> [Dataset]:
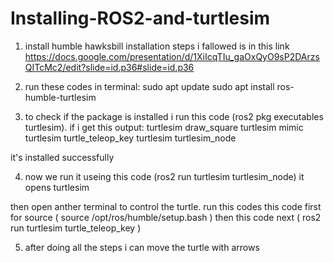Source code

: # Installing-ROS2-and-turtlesim

1. install humble hawksbill installation steps i fallowed is in this link
https://docs.google.com/presentation/d/1XiIcqTIu_gaOxQyO9sP2DArzsQITcMc2/edit?slide=id.p36#slide=id.p36

2. run these codes in terminal:
  sudo apt update
  sudo apt install ros-humble-turtlesim

3. to check if the package is installed i run this code (ros2 pkg executables turtlesim).
  if i get this output:
                      turtlesim draw_square
                      turtlesim mimic
                      turtlesim turtle_teleop_key
                      turtlesim turtlesim_node

      
it's installed successfully

4. now we run it useing this code (ros2 run turtlesim turtlesim_node)
   it opens turtlesim
   
  then open anther terminal to control the turtle.
  run this codes 
   this code first for source ( source /opt/ros/humble/setup.bash )
   then this code next ( ros2 run turtlesim turtle_teleop_key )


5. after doing all the steps i can move the turtle with arrows
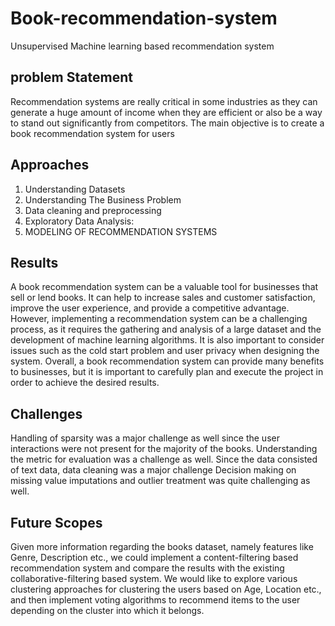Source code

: # Book-recommendation-system
Unsupervised Machine learning based recommendation system 

## problem Statement


Recommendation
systems are really critical in some industries as they can generate a huge amount of
income when they are efficient or also be a way to stand out significantly from
competitors. The main objective is to create a book recommendation system for
users

## Approaches

   1. Understanding Datasets
   2. Understanding The Business Problem
   3. Data cleaning and preprocessing
   4. Exploratory Data Analysis:
   5. MODELING OF RECOMMENDATION SYSTEMS

## Results

A book recommendation system can be a valuable tool for businesses that sell or
lend books. It can help to increase sales and customer satisfaction, improve the user
experience, and provide a competitive advantage. However, implementing a
recommendation system can be a challenging process, as it requires the gathering
and analysis of a large dataset and the development of machine learning
algorithms. It is also important to consider issues such as the cold start problem
and user privacy when designing the system.
Overall, a book recommendation system can provide many benefits to businesses,
but it is important to carefully plan and execute the project in order to achieve the
desired results.



## Challenges

Handling of sparsity was a major challenge as well since the user interactions were not present
for the majority of the books.
Understanding the metric for evaluation was a challenge as well.
Since the data consisted of text data, data cleaning was a major challenge
Decision making on missing value imputations and outlier treatment was quite challenging as
well.

## Future Scopes

Given more information regarding the books dataset, namely features like Genre, Description
etc., we could implement a content-filtering based recommendation system and compare the
results with the existing collaborative-filtering based system.
We would like to explore various clustering approaches for clustering the users based on Age,
Location etc., and then implement voting algorithms to recommend items to the user depending
on the cluster into which it belongs.
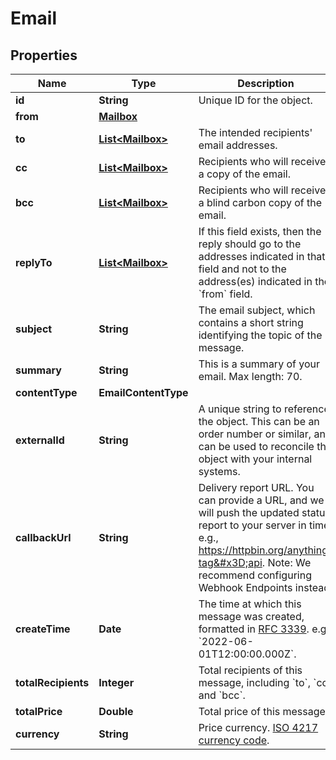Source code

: 

# Email


## Properties

| Name | Type | Description | Notes |
|------------ | ------------- | ------------- | -------------|
|**id** | **String** | Unique ID for the object. |  |
|**from** | [**Mailbox**](Mailbox.md) |  |  [optional] |
|**to** | [**List&lt;Mailbox&gt;**](Mailbox.md) | The intended recipients&#39; email addresses. |  [optional] |
|**cc** | [**List&lt;Mailbox&gt;**](Mailbox.md) | Recipients who will receive a copy of the email. |  [optional] |
|**bcc** | [**List&lt;Mailbox&gt;**](Mailbox.md) | Recipients who will receive a blind carbon copy of the email. |  [optional] |
|**replyTo** | [**List&lt;Mailbox&gt;**](Mailbox.md) | If this field exists, then the reply should go to the addresses indicated in that field and not to the address(es) indicated in the &#x60;from&#x60; field. |  [optional] |
|**subject** | **String** | The email subject, which contains a short string identifying the topic of the message. |  [optional] |
|**summary** | **String** | This is a summary of your email. Max length: 70. |  [optional] |
|**contentType** | **EmailContentType** |  |  [optional] |
|**externalId** | **String** | A unique string to reference the object. This can be an order number or similar, and can be used to reconcile the object with your internal systems. |  [optional] |
|**callbackUrl** | **String** | Delivery report URL. You can provide a URL, and we will push the updated status report to your server in time. e.g., https://httpbin.org/anything?tag&#x3D;api. Note: We recommend configuring Webhook Endpoints instead. |  [optional] |
|**createTime** | **Date** | The time at which this message was created, formatted in [RFC 3339](https://datatracker.ietf.org/doc/html/rfc3339). e.g., &#x60;2022-06-01T12:00:00.000Z&#x60;. |  [optional] |
|**totalRecipients** | **Integer** | Total recipients of this message, including &#x60;to&#x60;, &#x60;cc&#x60; and &#x60;bcc&#x60;. |  [optional] |
|**totalPrice** | **Double** | Total price of this message. |  [optional] |
|**currency** | **String** | Price currency. [ISO 4217 currency code](https://en.wikipedia.org/wiki/ISO_4217). |  [optional] |



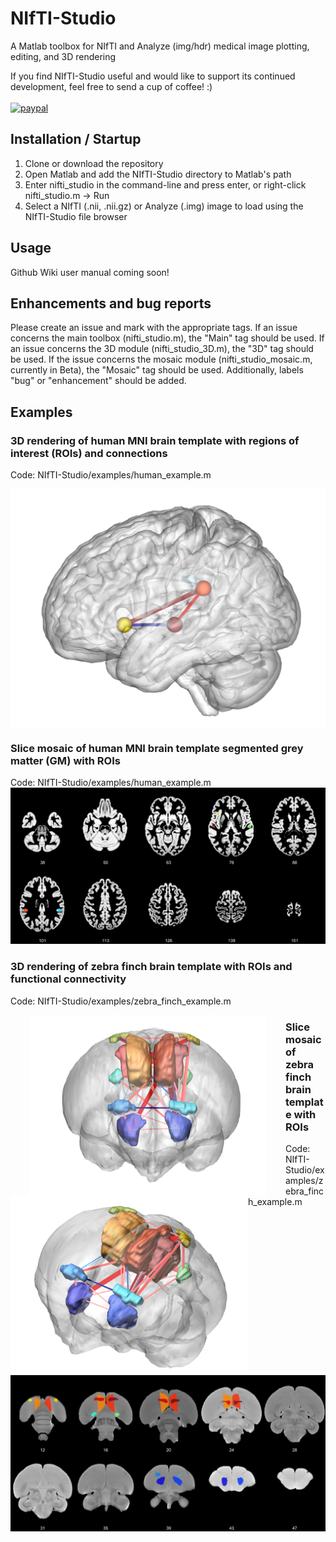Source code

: # NIfTI-Studio
A Matlab toolbox for NIfTI and Analyze (img/hdr) medical image plotting, editing, and 3D rendering 

If you find NIfTI-Studio useful and would like to support its continued development, feel free to send a cup of coffee! :) <br><br>
[![paypal](https://www.paypalobjects.com/en_US/i/btn/btn_donateCC_LG.gif)](https://paypal.me/ElliotLayden?locale.x=en_US)

## Installation / Startup
1. Clone or download the repository
2. Open Matlab and add the NIfTI-Studio directory to Matlab's path
3. Enter nifti_studio in the command-line and press enter, or right-click nifti_studio.m -> Run
4. Select a NIfTI (.nii, .nii.gz) or Analyze (.img) image to load using the NIfTI-Studio file browser

## Usage
Github Wiki user manual coming soon!

## Enhancements and bug reports
Please create an issue and mark with the appropriate tags. If an issue concerns the main toolbox (nifti_studio.m), the "Main" tag should be used. If an issue concerns the 3D module (nifti_studio_3D.m), the "3D" tag should be used. If the issue concerns the mosaic module (nifti_studio_mosaic.m, currently in Beta), the "Mosaic" tag should be used. Additionally, labels "bug" or "enhancement" should be added. 

## Examples
### 3D rendering of human MNI brain template with regions of interest (ROIs) and connections
Code:  NIfTI-Studio/examples/human_example.m
<p align="middle"><img align="middle" src="https://github.com/elayden/NIfTI-Studio/blob/dev/examples/human_brain_3d_rois_connections.png" width="850 hspace="20" /> </p>    

### Slice mosaic of human MNI brain template segmented grey matter (GM) with ROIs
Code:  NIfTI-Studio/examples/human_example.m
![Human Example - Mosaic](https://github.com/elayden/NIfTI-Studio/blob/dev/examples/human_brain_mosaic_axial.png)

### 3D rendering of zebra finch brain template with ROIs and functional connectivity
Code:  NIfTI-Studio/examples/zebra_finch_example.m
<p align="middle"><img align="left" src="https://github.com/elayden/NIfTI-Studio/blob/dev/examples/zebra_finch_brain_3d_rois_connections.png" width="380" hspace="30" /> <img align="left" src="https://github.com/elayden/NIfTI-Studio/blob/dev/examples/zebra_finch_brain_3d_rois_connections_2.png" width="380 hspace="30" /> </p>                                                                                                               
  
### Slice mosaic of zebra finch brain template with ROIs
Code:  NIfTI-Studio/examples/zebra_finch_example.m
![Zebra Finch Example - Mosaic](https://github.com/elayden/NIfTI-Studio/blob/dev/examples/zebra_finch_brain_mosaic_coronal.png)
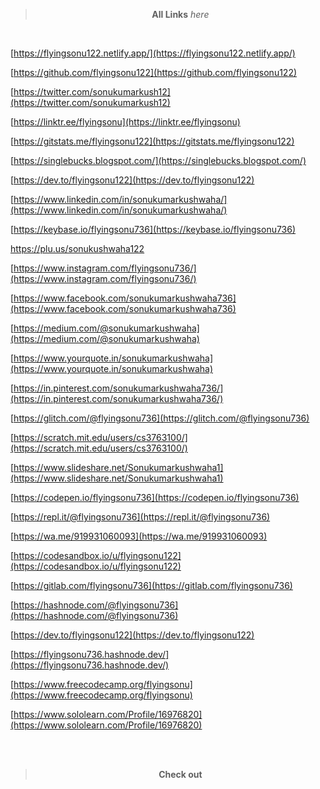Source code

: 
> <p style="text-align:center"><strong>All Links</strong> <i>here</i> </p>

<br>

[https://flyingsonu122.netlify.app/](https://flyingsonu122.netlify.app/)

[https://github.com/flyingsonu122](https://github.com/flyingsonu122)

[https://twitter.com/sonukumarkush12](https://twitter.com/sonukumarkush12)

[https://linktr.ee/flyingsonu](https://linktr.ee/flyingsonu)

[https://gitstats.me/flyingsonu122](https://gitstats.me/flyingsonu122)

[https://singlebucks.blogspot.com/](https://singlebucks.blogspot.com/)

[https://dev.to/flyingsonu122](https://dev.to/flyingsonu122)

[https://www.linkedin.com/in/sonukumarkushwaha/](https://www.linkedin.com/in/sonukumarkushwaha/)

[https://keybase.io/flyingsonu736](https://keybase.io/flyingsonu736)

[https://plu.us/sonukushwaha122 ](https://plu.us/sonukushwaha122 )

[https://www.instagram.com/flyingsonu736/](https://www.instagram.com/flyingsonu736/)

[https://www.facebook.com/sonukumarkushwaha736](https://www.facebook.com/sonukumarkushwaha736)

[https://medium.com/@sonukumarkushwaha](https://medium.com/@sonukumarkushwaha)

[https://www.yourquote.in/sonukumarkushwaha](https://www.yourquote.in/sonukumarkushwaha)

[https://in.pinterest.com/sonukumarkushwaha736/](https://in.pinterest.com/sonukumarkushwaha736/)

[https://glitch.com/@flyingsonu736](https://glitch.com/@flyingsonu736)

[https://scratch.mit.edu/users/cs3763100/](https://scratch.mit.edu/users/cs3763100/)

[https://www.slideshare.net/Sonukumarkushwaha1](https://www.slideshare.net/Sonukumarkushwaha1)

[https://codepen.io/flyingsonu736](https://codepen.io/flyingsonu736)

[https://repl.it/@flyingsonu736](https://repl.it/@flyingsonu736)

[https://wa.me/919931060093](https://wa.me/919931060093)

[https://codesandbox.io/u/flyingsonu122](https://codesandbox.io/u/flyingsonu122)

[https://gitlab.com/flyingsonu736](https://gitlab.com/flyingsonu736)

[https://hashnode.com/@flyingsonu736](https://hashnode.com/@flyingsonu736)

[https://dev.to/flyingsonu122](https://dev.to/flyingsonu122)

[https://flyingsonu736.hashnode.dev/](https://flyingsonu736.hashnode.dev/)

[https://www.freecodecamp.org/flyingsonu](https://www.freecodecamp.org/flyingsonu)

[https://www.sololearn.com/Profile/16976820](https://www.sololearn.com/Profile/16976820)



<br><br>

> <p style="text-align:center"><strong>Check out</strong> </p>

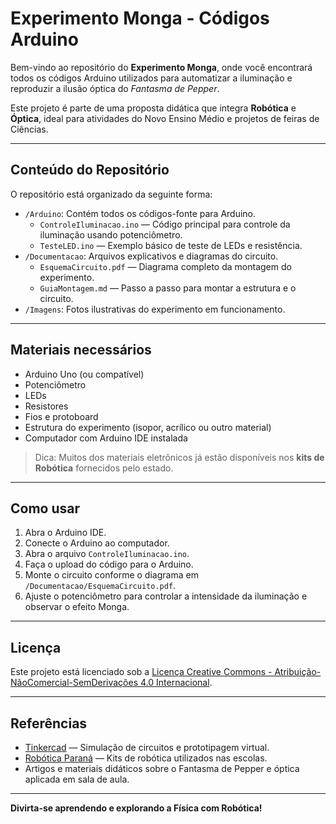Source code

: # Experimento Monga - Códigos Arduino

Bem-vindo ao repositório do **Experimento Monga**, onde você encontrará todos os códigos Arduino utilizados para automatizar a iluminação e reproduzir a ilusão óptica do *Fantasma de Pepper*.  

Este projeto é parte de uma proposta didática que integra **Robótica** e **Óptica**, ideal para atividades do Novo Ensino Médio e projetos de feiras de Ciências.  

---

## Conteúdo do Repositório

O repositório está organizado da seguinte forma:

- `/Arduino`: Contém todos os códigos-fonte para Arduino.
  - `ControleIluminacao.ino` — Código principal para controle da iluminação usando potenciômetro.
  - `TesteLED.ino` — Exemplo básico de teste de LEDs e resistência.
- `/Documentacao`: Arquivos explicativos e diagramas do circuito.
  - `EsquemaCircuito.pdf` — Diagrama completo da montagem do experimento.
  - `GuiaMontagem.md` — Passo a passo para montar a estrutura e o circuito.
- `/Imagens`: Fotos ilustrativas do experimento em funcionamento.

---

## Materiais necessários

- Arduino Uno (ou compatível)
- Potenciômetro
- LEDs
- Resistores
- Fios e protoboard
- Estrutura do experimento (isopor, acrílico ou outro material)
- Computador com Arduino IDE instalada

> Dica: Muitos dos materiais eletrônicos já estão disponíveis nos **kits de Robótica** fornecidos pelo estado.

---

## Como usar

1. Abra o Arduino IDE.
2. Conecte o Arduino ao computador.
3. Abra o arquivo `ControleIluminacao.ino`.
4. Faça o upload do código para o Arduino.
5. Monte o circuito conforme o diagrama em `/Documentacao/EsquemaCircuito.pdf`.
6. Ajuste o potenciômetro para controlar a intensidade da iluminação e observar o efeito Monga.

---

## Licença

Este projeto está licenciado sob a [Licença Creative Commons - Atribuição-NãoComercial-SemDerivações 4.0 Internacional](https://creativecommons.org/licenses/by-nc-nd/4.0/).  

---

## Referências

- [Tinkercad](https://www.tinkercad.com/dashboard) — Simulação de circuitos e prototipagem virtual.
- [Robótica Paraná](https://www.seed.pr.gov.br) — Kits de robótica utilizados nas escolas.
- Artigos e materiais didáticos sobre o Fantasma de Pepper e óptica aplicada em sala de aula.

---

**Divirta-se aprendendo e explorando a Física com Robótica!**
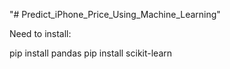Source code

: "# Predict_iPhone_Price_Using_Machine_Learning" 

Need to install:

pip install pandas
pip install scikit-learn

> [Activity]: Copy out the records from the start through the line containing "it's installed successfully", with both ends included and the pictures left out.

> [Written response]:
Source code

: # Installing-ROS2-and-turtlesim

1. install humble hawksbill installation steps i fallowed is in this link
https://docs.google.com/presentation/d/1XiIcqTIu_gaOxQyO9sP2DArzsQITcMc2/edit?slide=id.p36#slide=id.p36

2. run these codes in terminal:
  sudo apt update
  sudo apt install ros-humble-turtlesim

3. to check if the package is installed i run this code (ros2 pkg executables turtlesim).
  if i get this output:
                      turtlesim draw_square
                      turtlesim mimic
                      turtlesim turtle_teleop_key
                      turtlesim turtlesim_node

      
it's installed successfully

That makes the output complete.